ヘタクソすぎてお話にならない、ということではない。いや、ごめんなさい、ヘタクソではある。でも、「できない」とは、「討伐対象のモンスターがかわいそうになってしまい、プレイに支障をきたす」、という意味なのだ。
私が過去にプレイした唯一のモンハンシリーズ作品は、3DSで発売された『モンスターハンター3G』だった。
クエストを受けて、さあ一狩り行くぜ! と勇んで出かけたはいいものの、いざターゲットを目の前にすると、なんでこいつを狩らなきゃいけないんだと葛藤しはじめる。この子はただ、生まれたときから暮らしてきた土地で、ひたすら本能に従ってけなげに生きているだけだ。それを、やれ強い武器が欲しいだの、ビジュが神ってる鎧が欲しいだのというしょうもない理由で乗り込んでいって、一方的に命を奪っていいものか。自分がひどく見下げ果てた人間になった気持ちになる。
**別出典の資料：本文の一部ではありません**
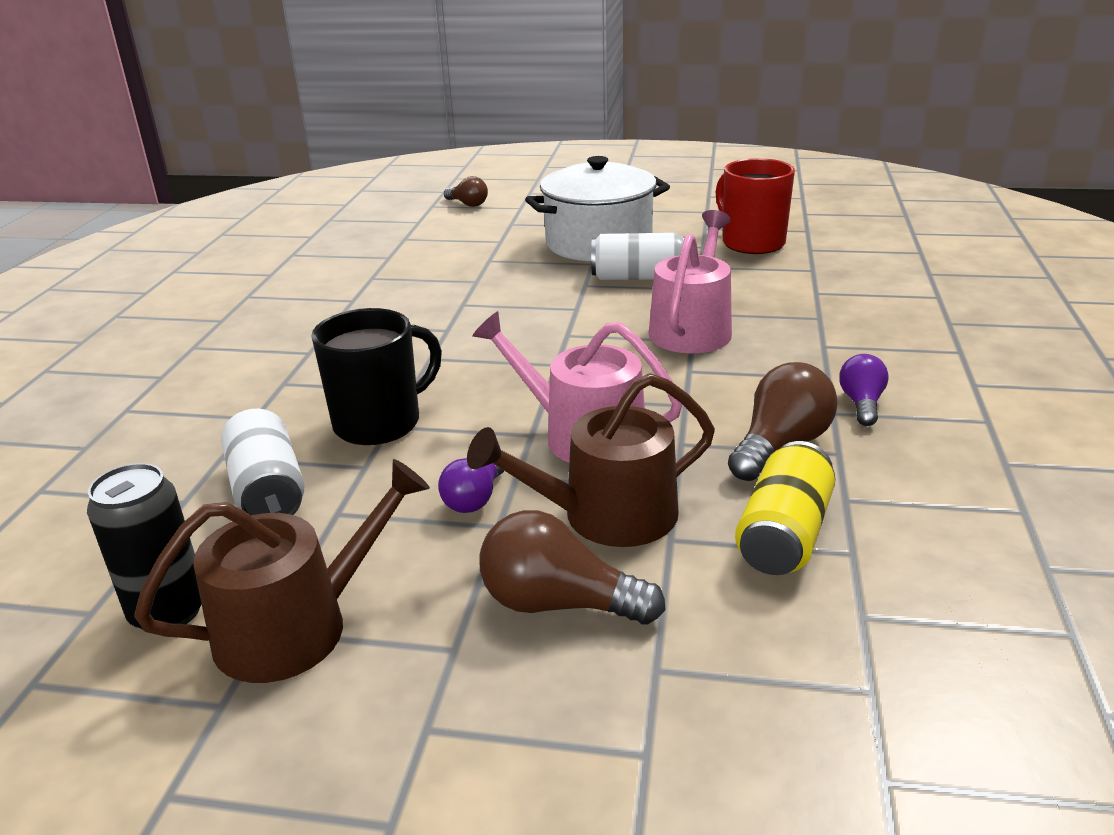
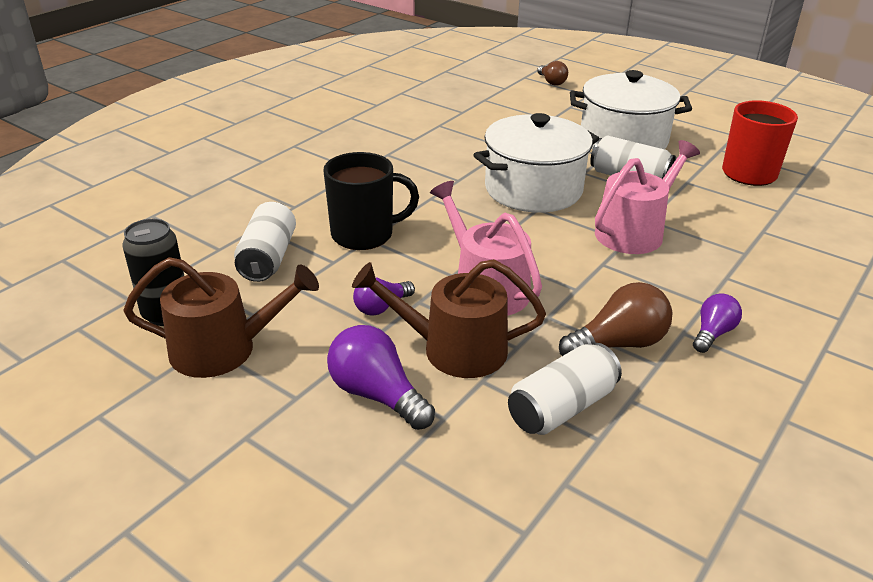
camera: 25 degrees right, 5 degrees up
(545, 316) = (533, 189): none -> white pot
(558, 603) = (377, 395): brown light bulb -> purple light bulb
(784, 534) = (562, 407): yellow can -> white can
それでも心にフタをしてひたすら攻撃していると、手負いになったターゲットは足を引きずりながら命からがら巣へ逃げかえっていく。ハンターはそこへ追い討ちをかけて、とどめを刺さなくてはならない。
むごすぎる。
先月生まれたばかりの子どもがいるかもしれない。来週はママの誕生日で、何かおいしい餌でも獲ってこようと思っているかもしれない。ゲームの中でまで、なんでこんなに殺伐としなくてはいけないのか。この子と仲よく共存していくルートはないのか。もういい、逃してあげよう。結果、討伐失敗となる。
余計なことを考えている私が悪いのだが、考えてしまうものはどうしようもない。自分はモンハンできない人間なのだと悟った私は、3DSのフタをそっと閉じ、短いハンター人生に幕を下ろした。
以来、モンハンと名のつくものには一切手を触れずに生きている。だから今回も、どれだけPlayStationのメルマガが来ようが、ターゲット広告にしつこいほど表示されようが、徹底的に無視である。
でも、すごくおもしろそうなんだよな、次作。
楽しいんだろうな。
私もなりたいな、「モンハンできる人間」に。
……買ってしまうかもしれません。